Exercise directions: Below are the records; locate each line with the word "immer" and copy it.

Records from a collection:
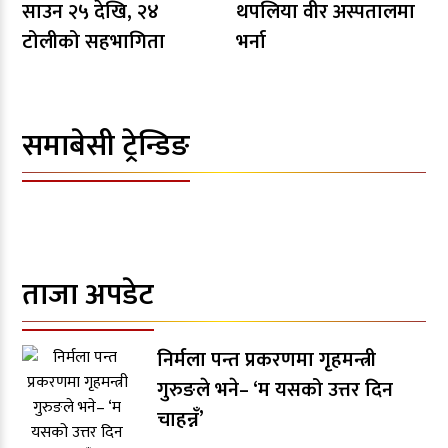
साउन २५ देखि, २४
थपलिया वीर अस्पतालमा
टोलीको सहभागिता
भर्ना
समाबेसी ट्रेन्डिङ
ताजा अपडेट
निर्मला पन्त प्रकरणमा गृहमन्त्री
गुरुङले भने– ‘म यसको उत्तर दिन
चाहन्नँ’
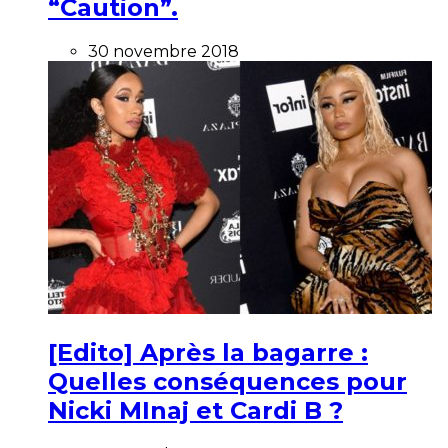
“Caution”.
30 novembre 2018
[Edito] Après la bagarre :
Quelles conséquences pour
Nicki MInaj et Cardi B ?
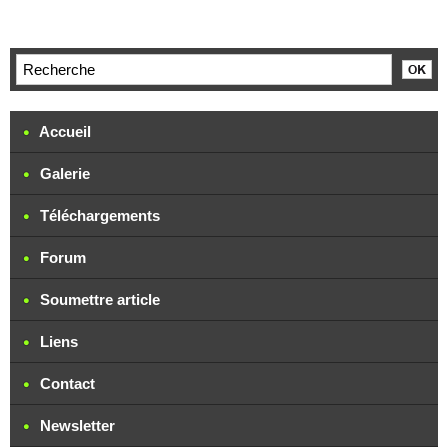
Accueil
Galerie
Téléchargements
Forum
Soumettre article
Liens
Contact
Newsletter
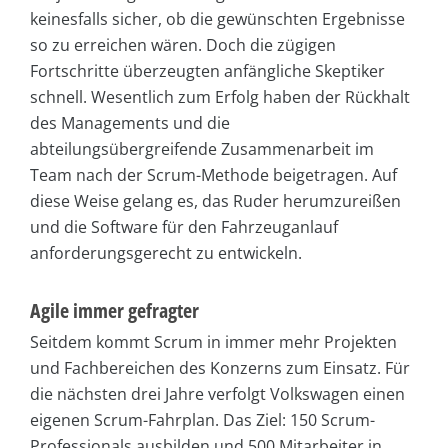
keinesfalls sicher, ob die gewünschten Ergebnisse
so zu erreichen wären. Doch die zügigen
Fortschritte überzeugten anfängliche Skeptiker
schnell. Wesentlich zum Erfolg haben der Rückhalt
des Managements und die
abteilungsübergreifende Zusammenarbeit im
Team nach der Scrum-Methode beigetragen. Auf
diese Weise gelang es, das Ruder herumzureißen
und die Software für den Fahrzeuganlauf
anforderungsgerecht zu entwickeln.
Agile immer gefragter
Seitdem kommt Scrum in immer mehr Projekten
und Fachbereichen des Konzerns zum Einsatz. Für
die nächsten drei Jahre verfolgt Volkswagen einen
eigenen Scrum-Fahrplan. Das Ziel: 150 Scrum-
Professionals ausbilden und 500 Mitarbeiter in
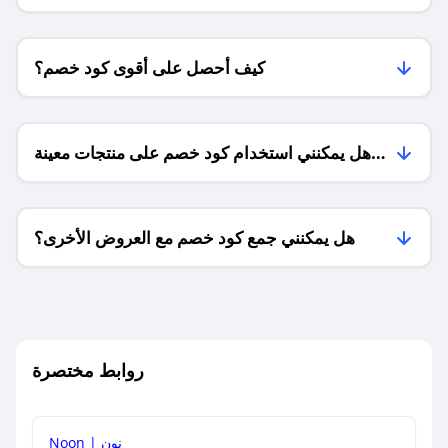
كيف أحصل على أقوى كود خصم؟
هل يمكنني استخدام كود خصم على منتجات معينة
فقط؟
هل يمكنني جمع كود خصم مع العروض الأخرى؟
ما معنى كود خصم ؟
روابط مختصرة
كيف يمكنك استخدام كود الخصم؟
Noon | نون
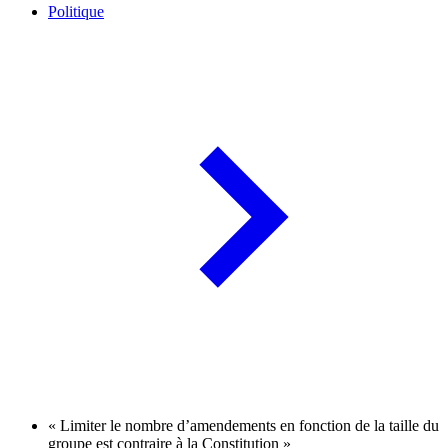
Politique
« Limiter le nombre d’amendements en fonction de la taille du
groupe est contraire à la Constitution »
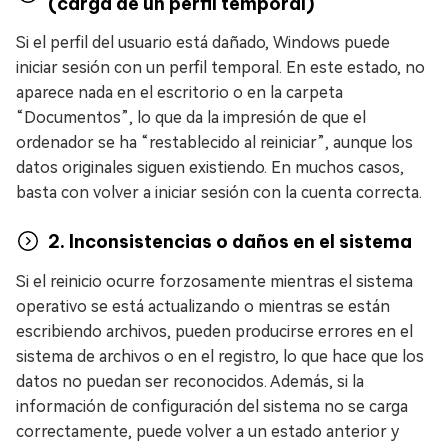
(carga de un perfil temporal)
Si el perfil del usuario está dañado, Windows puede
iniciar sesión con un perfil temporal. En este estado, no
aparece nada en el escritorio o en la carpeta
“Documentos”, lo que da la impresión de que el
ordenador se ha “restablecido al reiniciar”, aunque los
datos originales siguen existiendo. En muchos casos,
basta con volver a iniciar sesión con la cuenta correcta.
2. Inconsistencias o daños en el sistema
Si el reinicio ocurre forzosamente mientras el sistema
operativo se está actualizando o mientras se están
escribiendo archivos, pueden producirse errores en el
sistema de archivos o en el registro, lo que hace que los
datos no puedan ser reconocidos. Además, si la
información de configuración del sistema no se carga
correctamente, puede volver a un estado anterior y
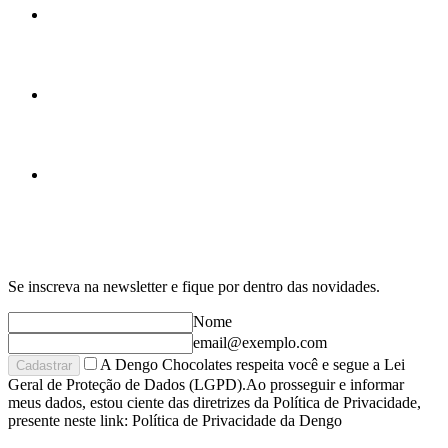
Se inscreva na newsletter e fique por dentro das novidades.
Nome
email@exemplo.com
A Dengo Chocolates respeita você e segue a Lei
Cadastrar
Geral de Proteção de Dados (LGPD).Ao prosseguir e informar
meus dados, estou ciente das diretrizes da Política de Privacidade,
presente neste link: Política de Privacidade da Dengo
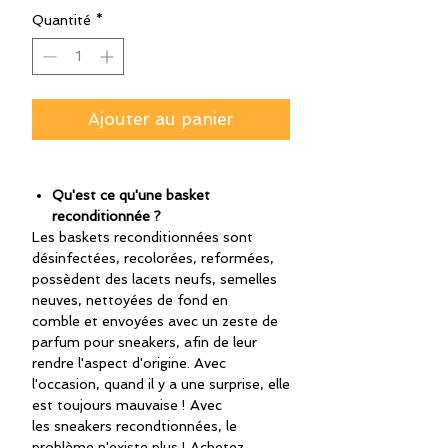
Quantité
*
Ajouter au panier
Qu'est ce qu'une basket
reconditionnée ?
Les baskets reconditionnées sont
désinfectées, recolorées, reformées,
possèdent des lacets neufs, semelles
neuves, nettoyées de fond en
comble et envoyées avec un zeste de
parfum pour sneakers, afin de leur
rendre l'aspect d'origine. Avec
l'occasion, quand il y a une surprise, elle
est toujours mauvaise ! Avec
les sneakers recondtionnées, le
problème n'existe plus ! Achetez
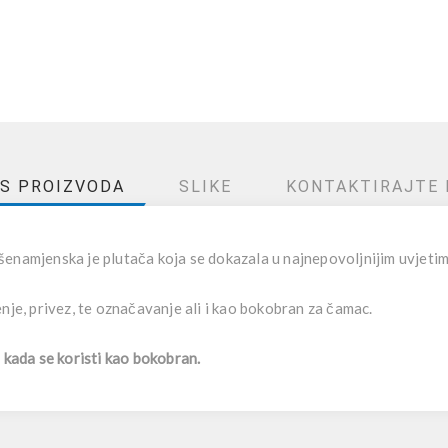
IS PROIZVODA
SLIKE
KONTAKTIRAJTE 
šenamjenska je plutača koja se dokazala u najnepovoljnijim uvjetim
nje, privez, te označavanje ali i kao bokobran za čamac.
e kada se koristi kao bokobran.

==

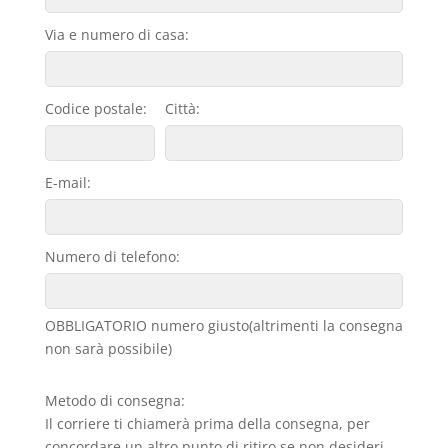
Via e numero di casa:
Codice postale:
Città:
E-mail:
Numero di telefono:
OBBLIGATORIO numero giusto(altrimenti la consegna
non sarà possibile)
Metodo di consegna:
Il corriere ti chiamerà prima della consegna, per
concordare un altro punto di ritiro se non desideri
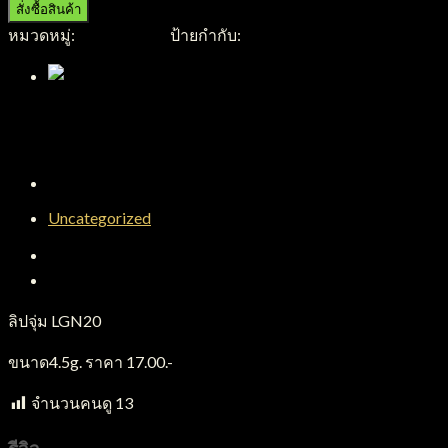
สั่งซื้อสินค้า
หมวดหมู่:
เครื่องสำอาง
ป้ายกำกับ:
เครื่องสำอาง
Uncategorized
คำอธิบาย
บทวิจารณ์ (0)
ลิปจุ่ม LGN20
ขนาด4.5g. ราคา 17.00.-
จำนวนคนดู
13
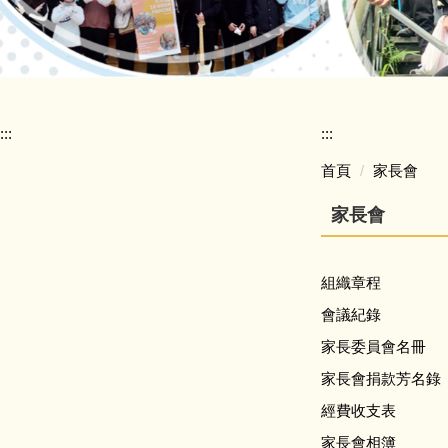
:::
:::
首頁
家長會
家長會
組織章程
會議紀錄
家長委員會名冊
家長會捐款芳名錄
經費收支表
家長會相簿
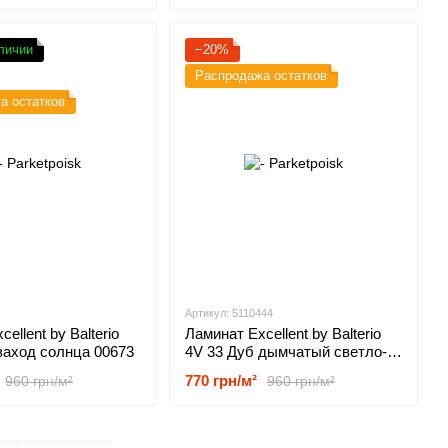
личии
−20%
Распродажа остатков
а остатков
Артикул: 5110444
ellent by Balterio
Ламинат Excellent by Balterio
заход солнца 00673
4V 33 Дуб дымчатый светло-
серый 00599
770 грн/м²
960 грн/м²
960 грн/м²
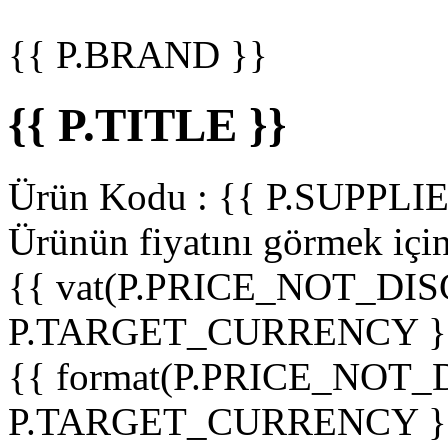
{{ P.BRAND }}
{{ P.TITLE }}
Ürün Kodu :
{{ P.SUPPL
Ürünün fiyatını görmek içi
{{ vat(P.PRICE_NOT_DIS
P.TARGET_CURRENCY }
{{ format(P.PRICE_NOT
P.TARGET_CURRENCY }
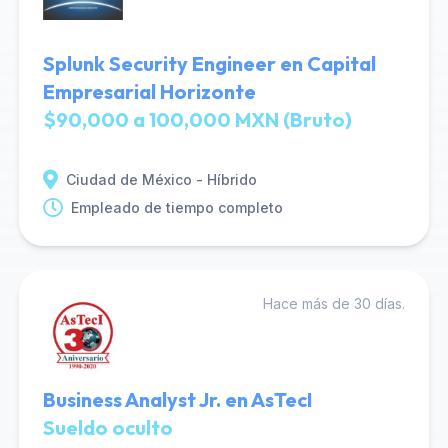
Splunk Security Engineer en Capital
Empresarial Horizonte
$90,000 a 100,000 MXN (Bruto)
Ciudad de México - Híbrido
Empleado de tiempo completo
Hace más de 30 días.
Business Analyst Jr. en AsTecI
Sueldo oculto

...

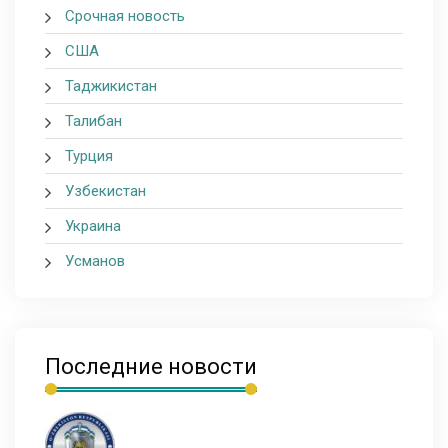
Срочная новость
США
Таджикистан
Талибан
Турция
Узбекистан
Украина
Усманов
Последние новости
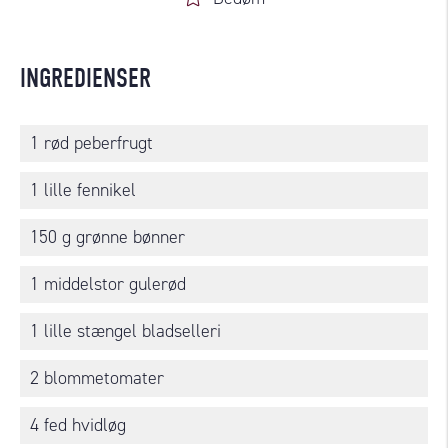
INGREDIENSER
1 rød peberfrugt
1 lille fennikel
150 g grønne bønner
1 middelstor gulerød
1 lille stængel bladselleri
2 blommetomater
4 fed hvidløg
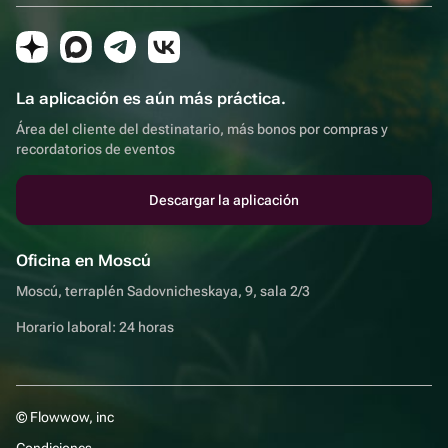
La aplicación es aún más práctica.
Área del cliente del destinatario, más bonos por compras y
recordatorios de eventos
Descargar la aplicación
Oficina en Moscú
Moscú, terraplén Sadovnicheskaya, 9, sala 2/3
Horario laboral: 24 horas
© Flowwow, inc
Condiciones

Reply:
Agile immer gefragter
Seitdem kommt Scrum in immer mehr Projekten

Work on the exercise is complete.